* _Consigne A_:
Traduisez en anglais la phrase suivante du texte d'étude : « Des scientifiques sociaux peuvent juger des propositions de réforme sur leur faisabilité, mais non pas sur leur légitimité. »
* _Consigne B_:
Modifiez le passage du texte d'étude qui va de « Par rapport à » jusqu'à « [Fleurbaey 1996, 4]. » en remplaçant « ambiguë » par « incertaine », puis recopiez-le.
* _Consigne C_:
D'après le texte d'étude, sur quel critère des scientifiques sociaux peuvent-ils juger des propositions de réforme ?

* _Texte d'étude_:

↓

5. Un point important concernant ce champ interdisciplinaire est de ne pas se mélanger les pinceaux entre une argumentation normative sur ce qui est souhaitable et une approche positive qui étudie (décrit ou explique) les comportements. En principe, le débat sur la justice distributive est de nature normative et porte sur la façon dont les bénéfices et les charges devraient, idéalement, être distribué dans la société. Si ce travail normatif intéresse le monde réel, c’est en tant qu’instrument d’évaluation et comme source d’inspiration d’éventuelles réformes. Les sciences sociales, en revanche, sont caractérisées par une approche positive du comportement, des normes sociales et des institutions, qu’elles essayent de décrire ou d’expliquer en tant que faits. Des scientifiques sociaux peuvent juger des propositions de réforme sur leur faisabilité, mais non pas sur leur légitimité.
Par rapport à cette dichotomie, l’économie normative et la théorie du choix social occupent une position ambiguë. D’une part, ces théories sont normatives, mais dans un sens très limité : elles développent un cadre formel qui permet d’examiner des principes normatifs, non pas concernant leur désirabilité, mais concernant leur compatibilité logique avec d’autres principes (normatifs ou autres). Elles examinent la consistance logique des combinaisons des caractéristiques désirables des fonctionnelles de bien-être social (social welfare functions, c’est-à-dire, des classements des états sociaux) : « Ce travail relève de l’analyse logique (étude de la compatibilité mutuelle des axiomes) et/ou économique (étude de l’existence d’allocations, ou de la non-vacuité de règles d’allocations) » [Fleurbaey 1996, 4].

↑

* _Données à examiner_:
↓

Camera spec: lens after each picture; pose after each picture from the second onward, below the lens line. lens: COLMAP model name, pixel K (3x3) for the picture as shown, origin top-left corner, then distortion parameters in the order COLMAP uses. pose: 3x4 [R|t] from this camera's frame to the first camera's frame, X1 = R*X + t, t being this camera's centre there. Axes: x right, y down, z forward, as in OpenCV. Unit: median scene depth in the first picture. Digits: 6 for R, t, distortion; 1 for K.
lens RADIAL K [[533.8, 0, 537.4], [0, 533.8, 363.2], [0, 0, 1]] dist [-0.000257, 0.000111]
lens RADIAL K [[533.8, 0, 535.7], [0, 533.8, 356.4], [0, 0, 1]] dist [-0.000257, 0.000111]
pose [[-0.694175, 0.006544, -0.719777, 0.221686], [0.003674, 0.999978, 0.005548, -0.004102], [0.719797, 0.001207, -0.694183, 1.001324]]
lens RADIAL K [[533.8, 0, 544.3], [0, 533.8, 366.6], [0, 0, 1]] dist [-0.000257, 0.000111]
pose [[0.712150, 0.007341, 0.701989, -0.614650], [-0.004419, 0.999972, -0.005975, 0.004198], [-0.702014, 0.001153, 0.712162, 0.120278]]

↑
↓

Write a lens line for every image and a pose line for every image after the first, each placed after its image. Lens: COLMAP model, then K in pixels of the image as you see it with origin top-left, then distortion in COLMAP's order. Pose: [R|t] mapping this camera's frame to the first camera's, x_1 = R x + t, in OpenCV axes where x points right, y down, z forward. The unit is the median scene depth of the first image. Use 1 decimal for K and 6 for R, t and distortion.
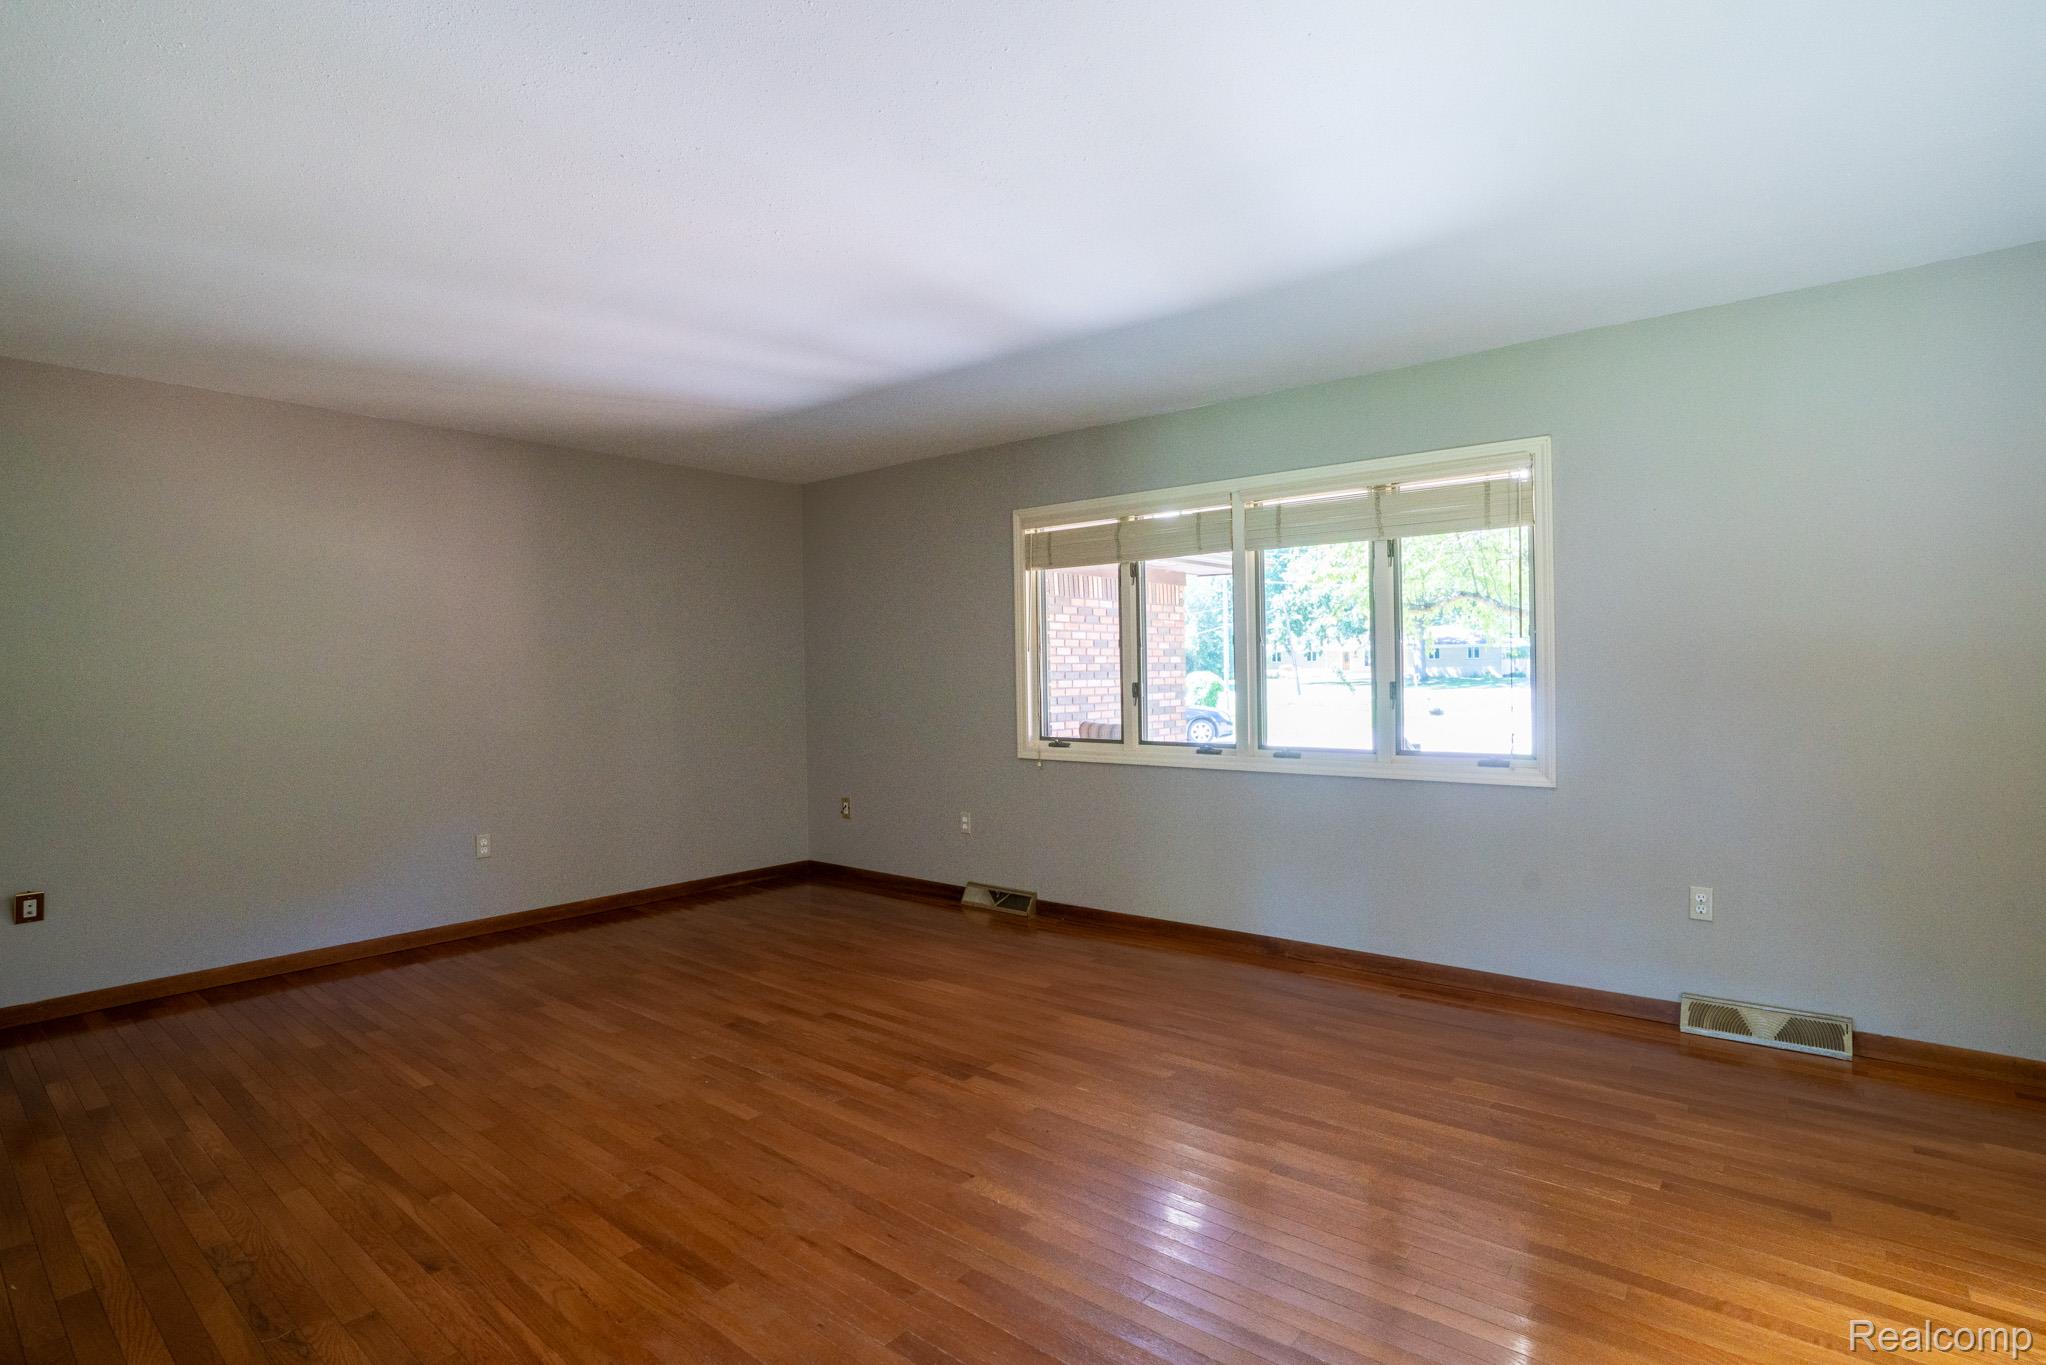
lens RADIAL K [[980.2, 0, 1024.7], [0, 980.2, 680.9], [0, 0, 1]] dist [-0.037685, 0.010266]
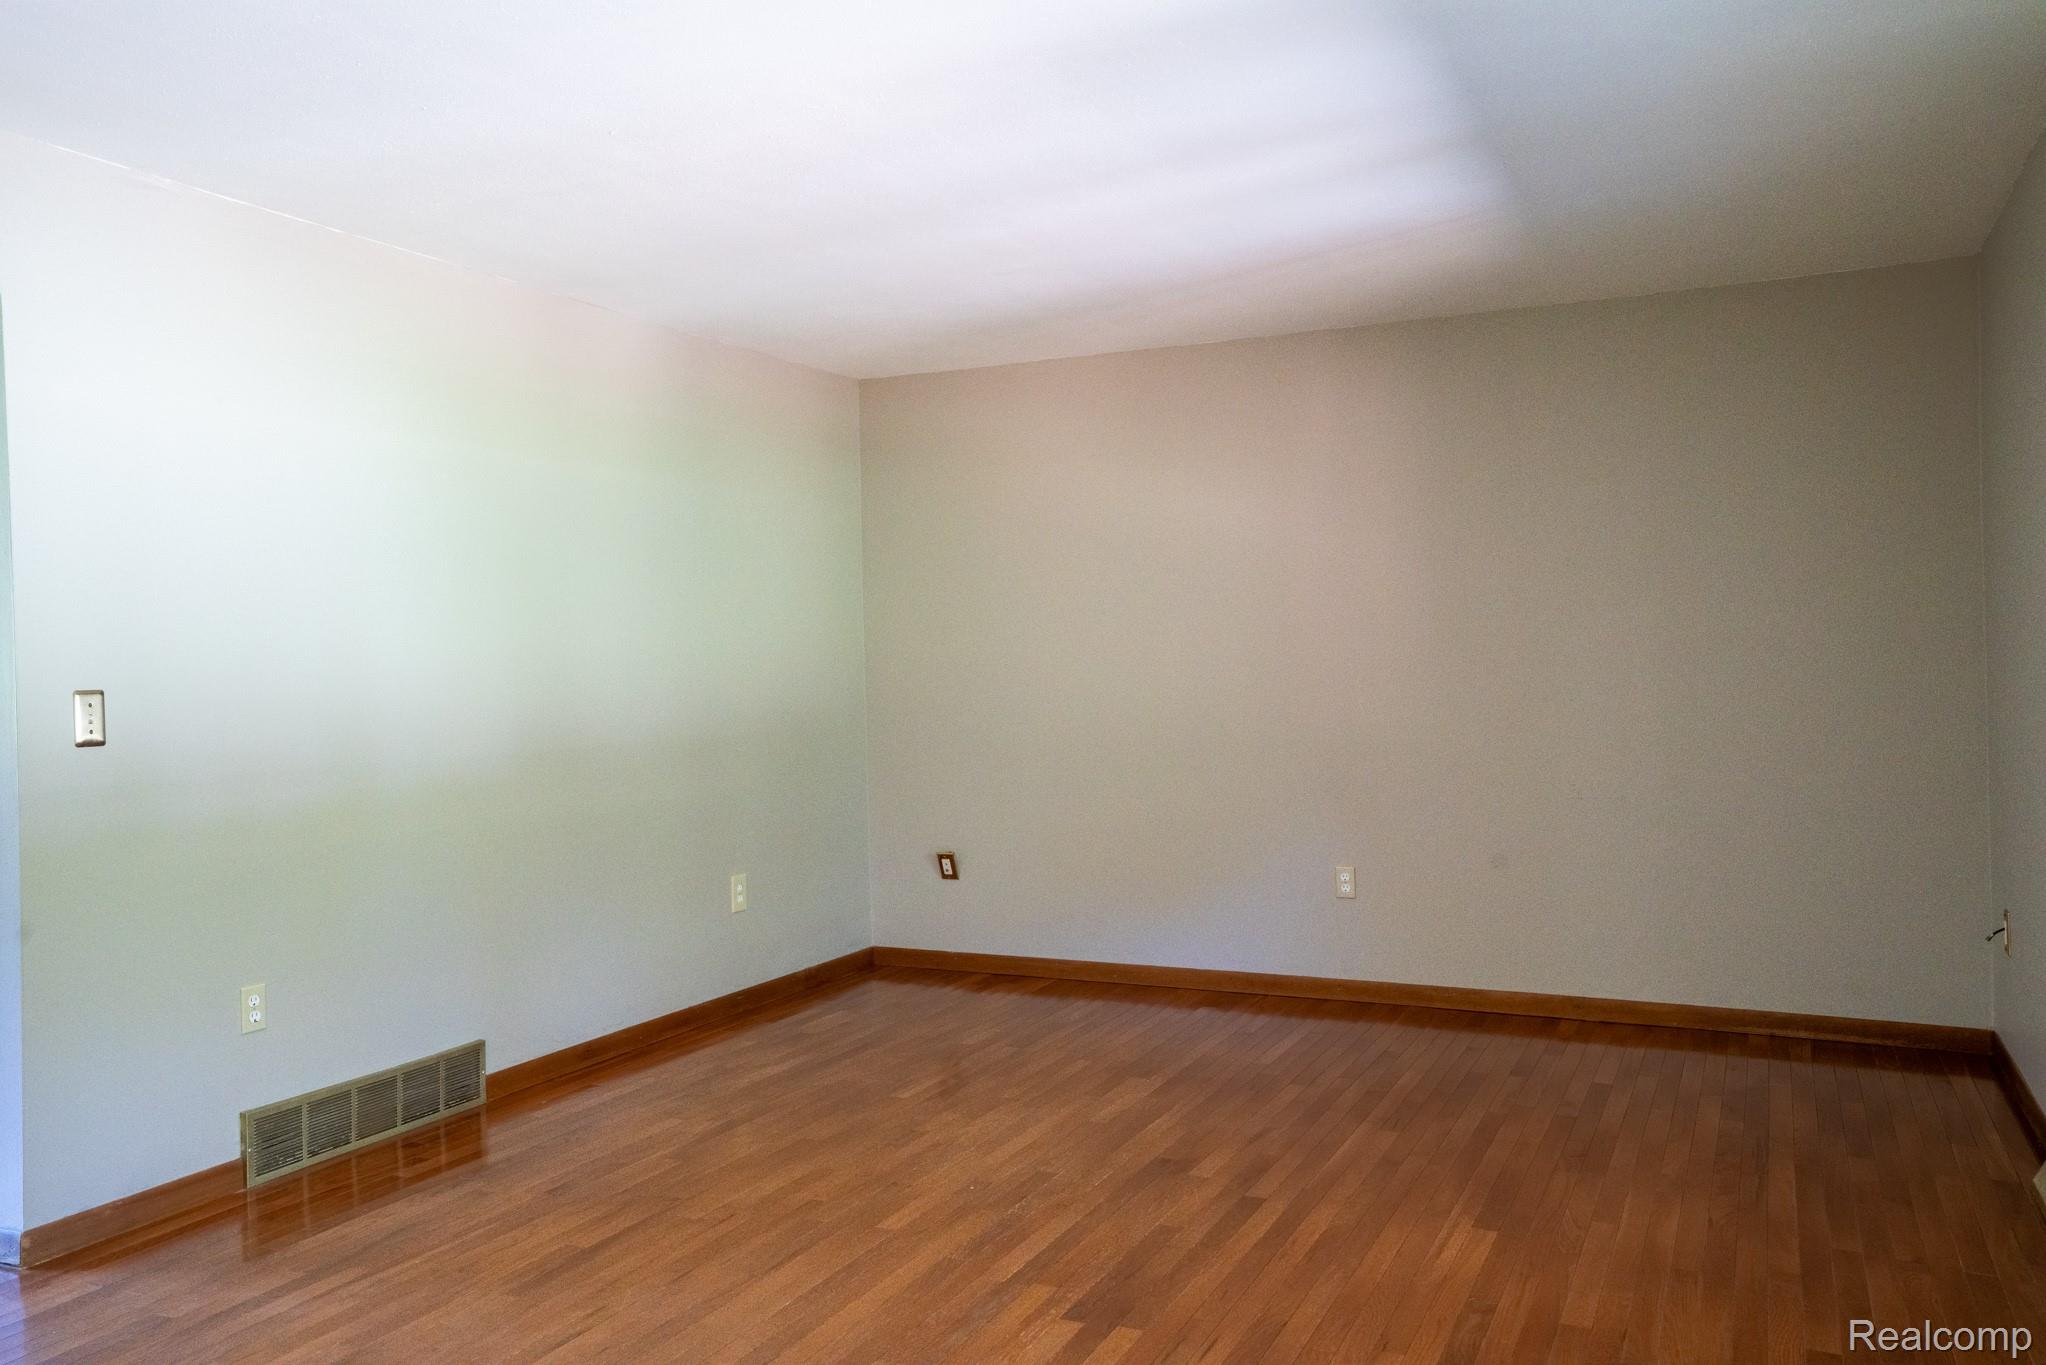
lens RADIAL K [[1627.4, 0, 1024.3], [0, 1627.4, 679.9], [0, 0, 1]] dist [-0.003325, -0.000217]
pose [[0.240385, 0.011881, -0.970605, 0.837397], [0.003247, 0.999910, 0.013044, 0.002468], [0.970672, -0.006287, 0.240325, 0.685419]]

↑
↓

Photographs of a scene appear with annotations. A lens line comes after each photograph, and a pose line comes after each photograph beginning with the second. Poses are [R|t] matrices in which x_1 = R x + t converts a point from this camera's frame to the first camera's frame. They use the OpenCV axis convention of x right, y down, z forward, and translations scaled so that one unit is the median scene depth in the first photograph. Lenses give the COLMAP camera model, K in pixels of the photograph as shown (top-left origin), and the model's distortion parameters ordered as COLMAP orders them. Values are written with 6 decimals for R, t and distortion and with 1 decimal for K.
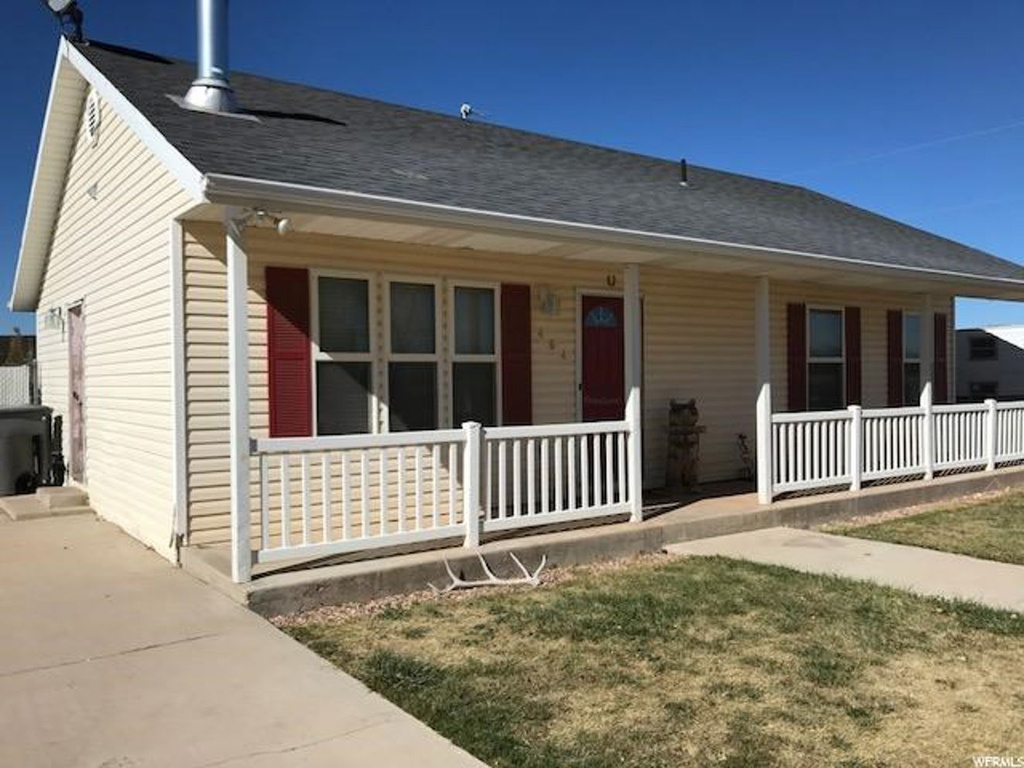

↑

* _Corrigé A_:
Social scientists can judge reform proposals on their feasibility, but not on their legitimacy.

* _Corrigé B_:
Par rapport à cette dichotomie, l’économie normative et la théorie du choix social occupent une position incertaine. D’une part, ces théories sont normatives, mais dans un sens très limité : elles développent un cadre formel qui permet d’examiner des principes normatifs, non pas concernant leur désirabilité, mais concernant leur compatibilité logique avec d’autres principes (normatifs ou autres). Elles examinent la consistance logique des combinaisons des caractéristiques désirables des fonctionnelles de bien-être social (social welfare functions, c’est-à-dire, des classements des états sociaux) : « Ce travail relève de l’analyse logique (étude de la compatibilité mutuelle des axiomes) et/ou économique (étude de l’existence d’allocations, ou de la non-vacuité de règles d’allocations) » [Fleurbaey 1996, 4].

* _Corrigé C_:
Sur leur faisabilité.